We already have a setup Neo4j graph database with 1.25M nodes in it.
Going forward if I want to update the database with roughly a billion nodes every week.
What is the best way to do its?
We currently do update jobs using 'MERGE' queries, but that's not going to work when the amt of nodes goes into millions/billions.
@setu.96.shah
does the node count grow without end? or are we always updating 1 billion nodes every week and thus node count remains relatively fixed?
And how much RAM does your instance have?
Also when using MERGE, be sure to index on the label/property
For performance reasons, creating a schema index on the label or property is highly recommended when using MERGE. See Create, show, and delete indexes for more information.
Thank yo for the reply @dana_canzano
The RAM for the instance is : 115410136 kB
For what we know now, the node count to be updated every week will remain relatively constant to be <=1B
Thank you for the indexing resource. While I look into it, can you provide with some more information on whether indexing will help when we potentially reach a stage where we start going into new-node debt?

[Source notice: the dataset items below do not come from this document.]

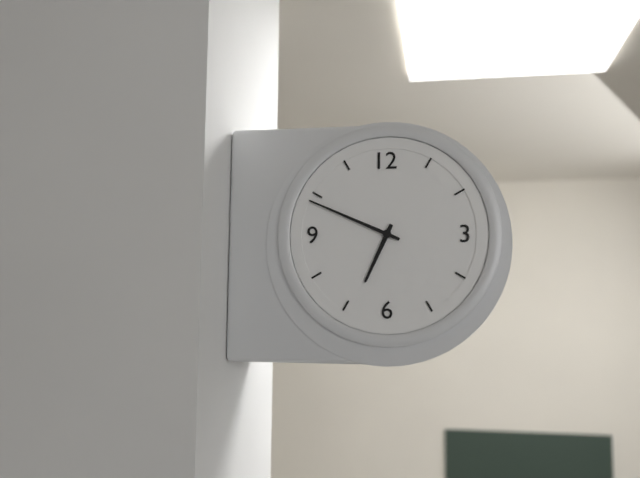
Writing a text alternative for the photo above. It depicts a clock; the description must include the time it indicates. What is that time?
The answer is 6:49
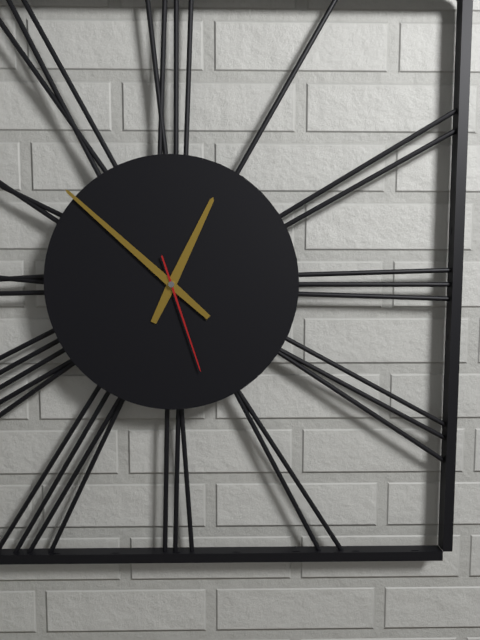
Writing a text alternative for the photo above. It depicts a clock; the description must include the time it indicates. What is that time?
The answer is 12:52:27
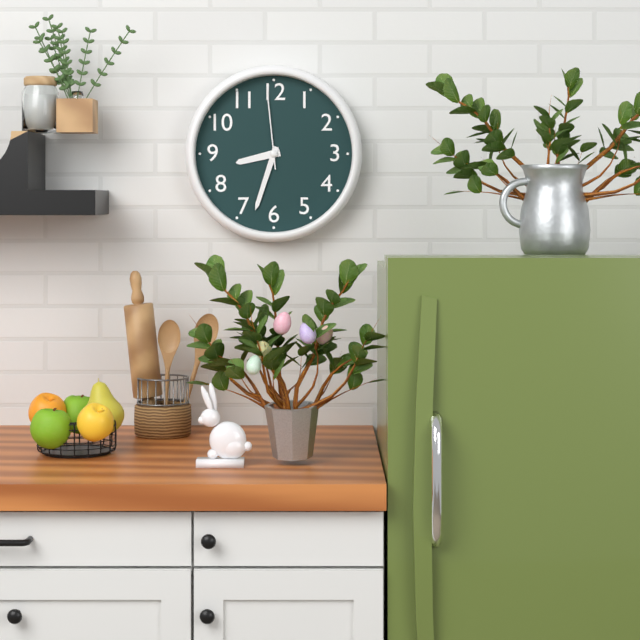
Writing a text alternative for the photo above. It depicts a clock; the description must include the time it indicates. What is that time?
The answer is 8:33:59
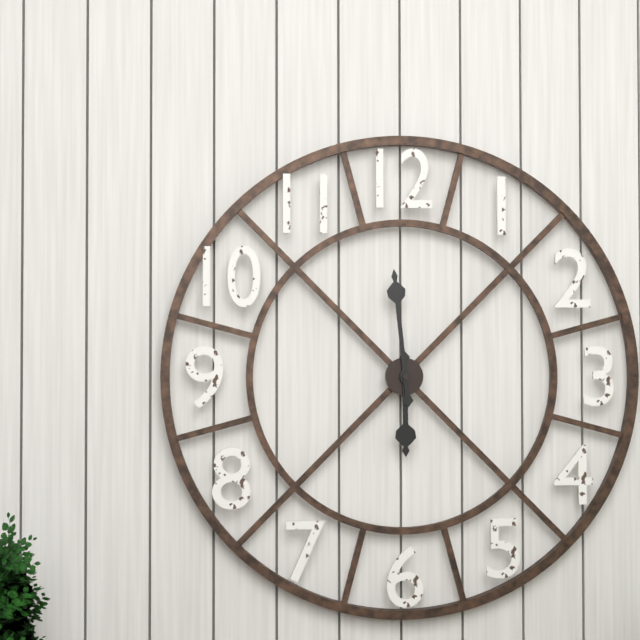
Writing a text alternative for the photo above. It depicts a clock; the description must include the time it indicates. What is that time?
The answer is 5:59
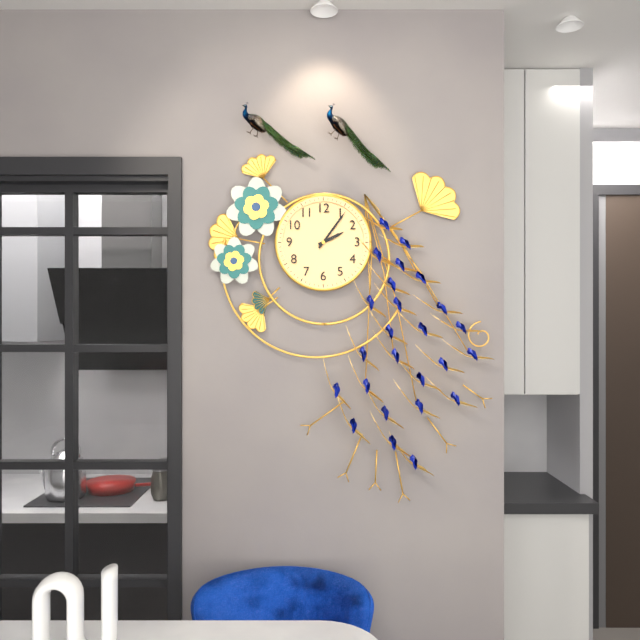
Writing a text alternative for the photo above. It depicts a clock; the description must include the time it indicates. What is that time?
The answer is 2:06
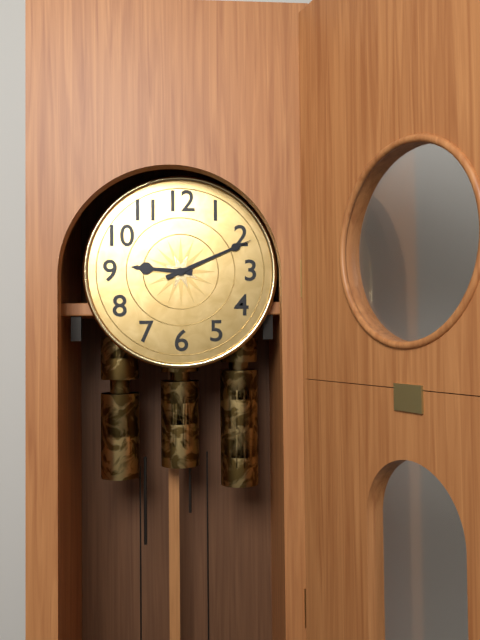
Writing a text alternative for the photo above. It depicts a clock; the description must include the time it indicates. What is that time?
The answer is 9:11
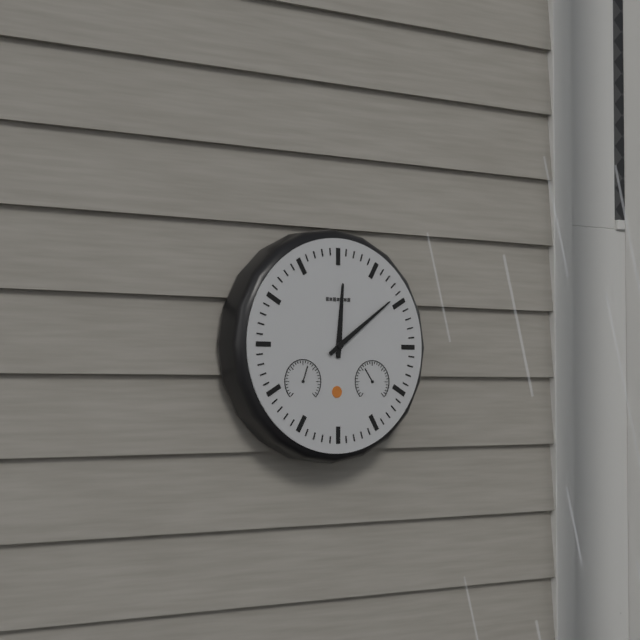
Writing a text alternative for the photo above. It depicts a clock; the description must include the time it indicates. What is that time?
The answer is 12:09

New-node debt: When the previous update job outruns a week's timeline and now we have a debt of new node from the catalog that needs to be added. This might spiral into increasing debt of new nodes.

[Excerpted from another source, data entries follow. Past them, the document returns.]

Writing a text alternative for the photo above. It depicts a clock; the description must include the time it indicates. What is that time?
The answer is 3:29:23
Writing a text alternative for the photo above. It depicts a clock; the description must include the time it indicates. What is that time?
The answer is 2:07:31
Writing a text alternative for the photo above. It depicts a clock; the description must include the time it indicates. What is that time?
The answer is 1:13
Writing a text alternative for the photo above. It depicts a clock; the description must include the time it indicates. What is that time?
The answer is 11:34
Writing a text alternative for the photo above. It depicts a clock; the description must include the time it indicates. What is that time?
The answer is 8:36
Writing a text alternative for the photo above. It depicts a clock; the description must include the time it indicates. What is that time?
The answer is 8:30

Also, will updating 1B weekly be more effective or doing a couple of millions daily from the neo4j standpoint?
Thanks kindly,
Setu
@setu.96.shah
regarding MERGE and index.. as MERGE is effectively
- find a node and if it exists update
if not
- create node
in order to find a node an index will help.
For example lets say you have 1B nodes and with label :Person And youmerge (n:Person {name:'setu.96.shah'}) set n.status='active';
Without an index on :Person(name)
then it will look at all 1B nodes and determine if any :Person nodes have a name = setu.96.shah
. And so a FullLabelScan and looking at 1B nodes. Now if you index on :Person(name) we will look at far far less than 1B for the index will be able to tell us much faster if such a node exists.
Thank you for the great direction @dana_canzano
Testing so far, it is proving to be very helpful.
I did have a question on 'composite node range index on multiple properties', does adding more properties to the index make the searching work faster?
In general, what factors(parameters) in the indexing affect positively/negatively the performance of searching?
Thank you.